There are several similarities with climate science. Both sciences study a complex, coupled system (human body and the climate system). There is however a difference in experience (thousand versus decades).

Both sciences also have their limitation in studying their subject (there are ethical objections to put people in standardized experiments versus there only be one patient and in fact it is not sure whether it is a patient or not, because of scarce reliable historical data).

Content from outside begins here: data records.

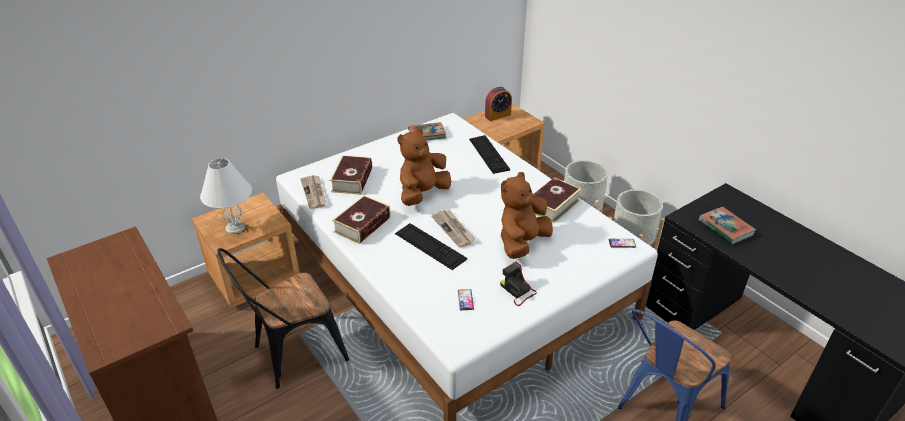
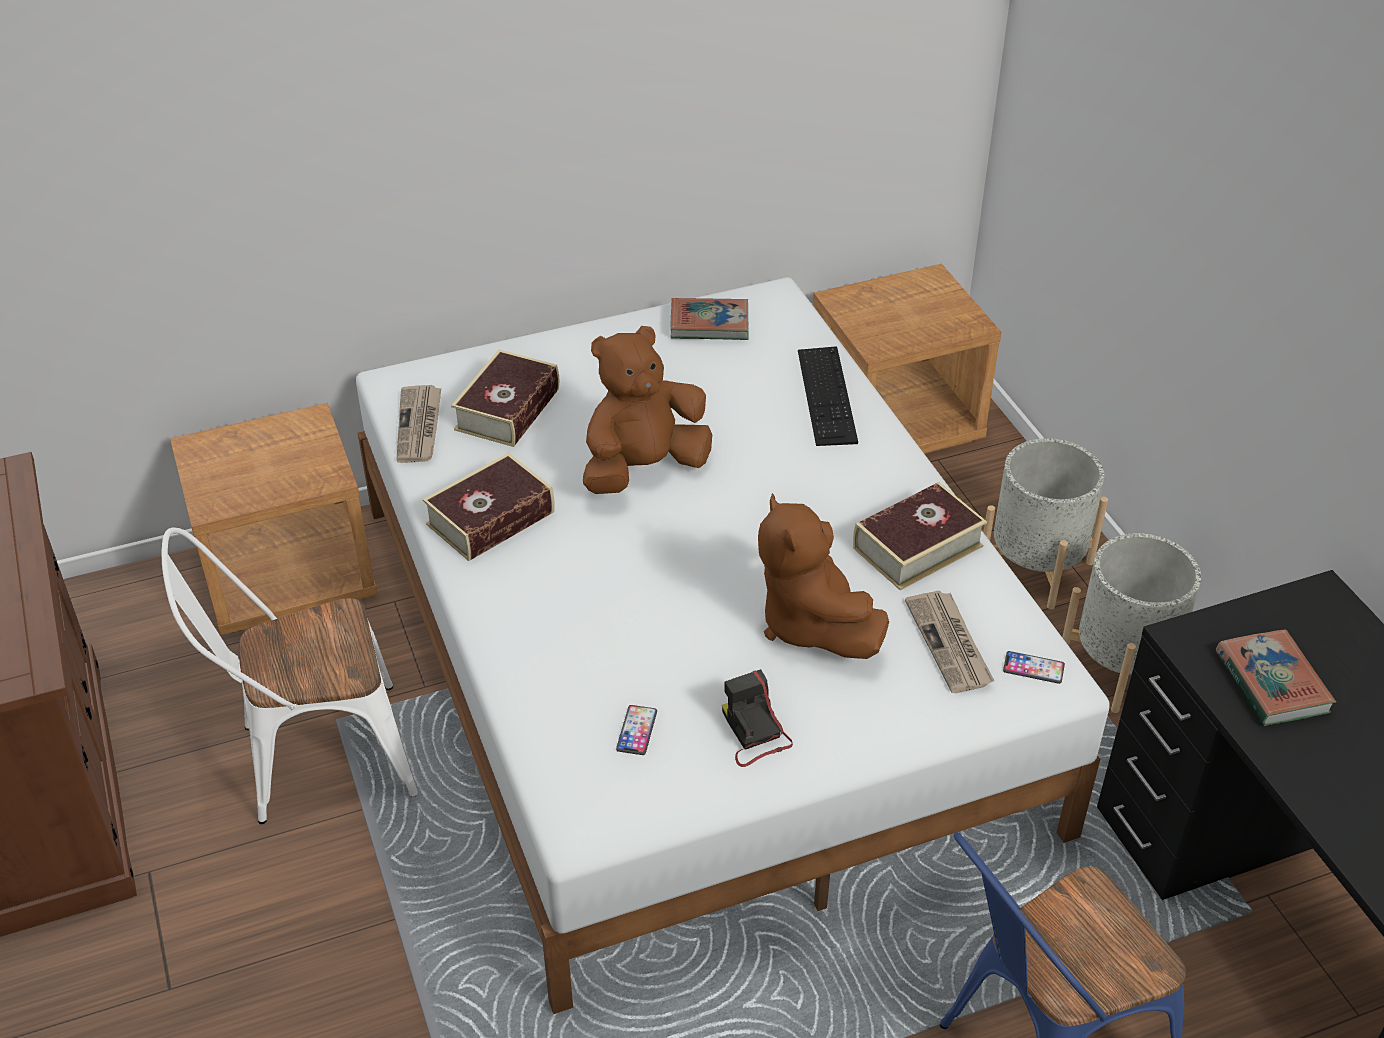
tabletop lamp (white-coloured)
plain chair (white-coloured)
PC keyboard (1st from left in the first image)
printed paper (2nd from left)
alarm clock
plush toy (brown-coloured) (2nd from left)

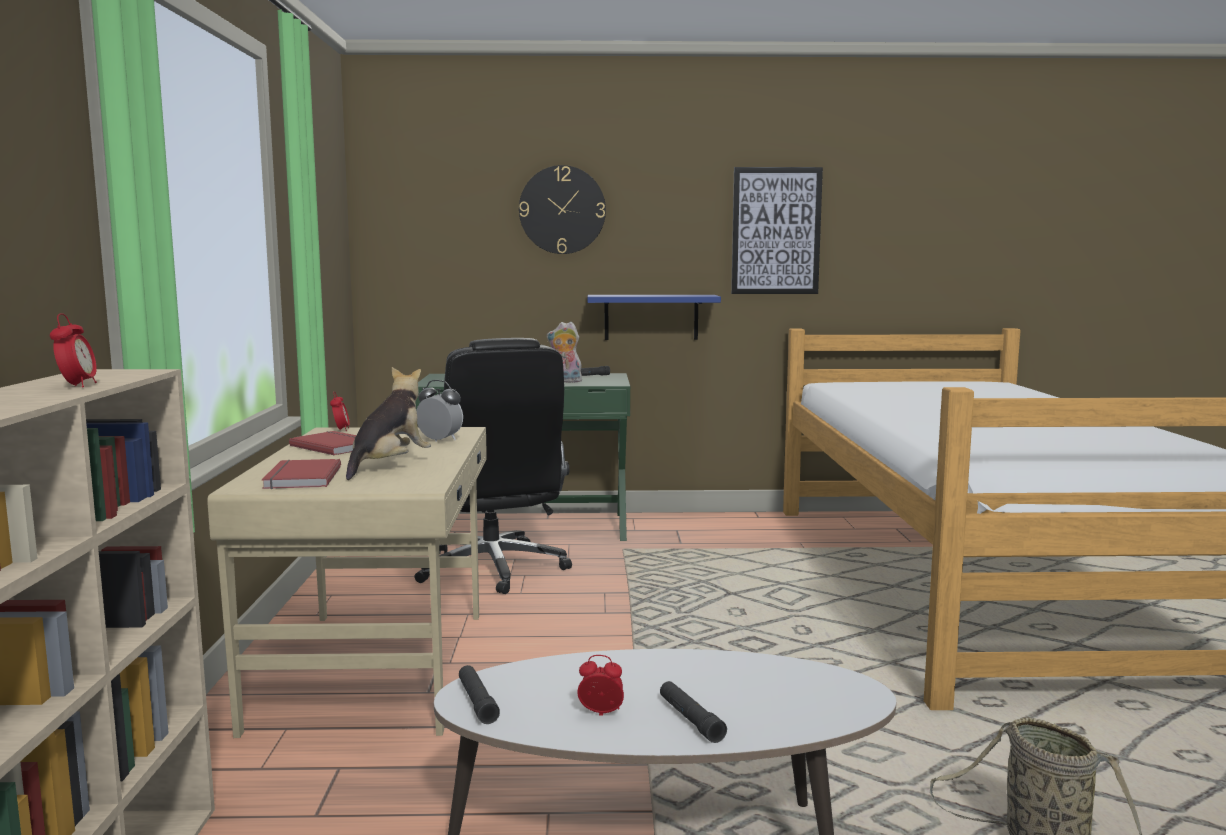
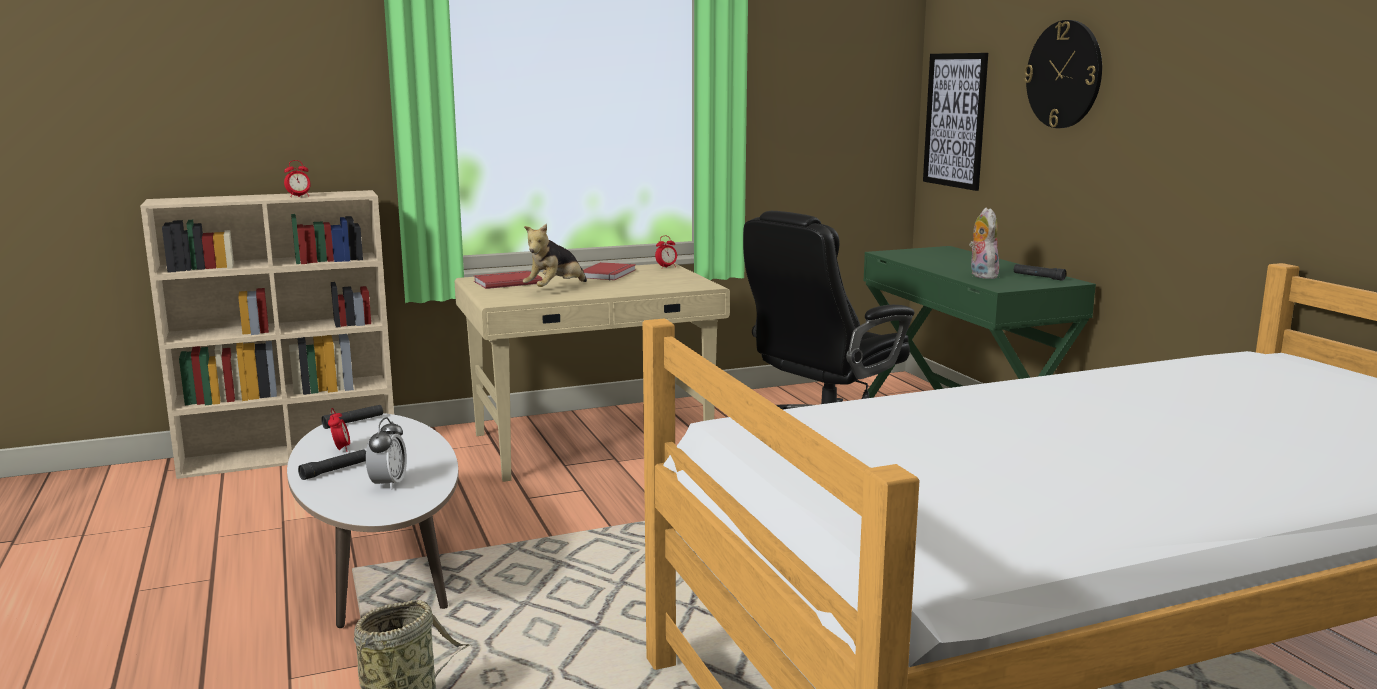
plush toy (1st from left)
alarm clock (3rd from left)
shelf (blue-coloured)
wall art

This means that there is a huge uncertainty regarding the outcome of dietary studies. People are complex organisms and live in a complex interaction with their environment. There are thousands of variables and they all can influence each other. There are things like age, physical health, fitness, genetic predestination, food preferences/availability, personal habits, background and so on. dietary fat is only one of those.
The same in climate science. There are also thousands of variables and they can all influence each other. The sun, clouds, the ocean circulations, water vapor and other greenhouse gases, the biosphere, carbon cycle, and so on. CO2 is only one of those.

In such observational studies, it is not possible to pinpoint one variable as THE cause. There is no way to know whether the real cause(s) were among the tested variables.

The current medical researchers didn’t point to just another factor to replace one cause of coronary disease with another, they just showed that the consensus was not based on good scientific evidence. The dietary guideline was not put in place because the data said there was a link between dietary fats and coronary diseases, but for other considerations.

What are the chances that in 30-40 years we will be told that the current guidelines to limit CO2 emissions lacked any solid evidence and that our focus on this mirage even had harmful effects 😉

To me this example shows again that a consensus can be wrong and that is not unusual. It doesn’t mean we must dismiss every consensus, but we clearly can’t rely on it without verification. We have to keep a healthy dose of skepticism, especially in a science dealing with loads of uncertainty like dietary studies or climate studies. It is this skepticism what I think is missing in climate related issues.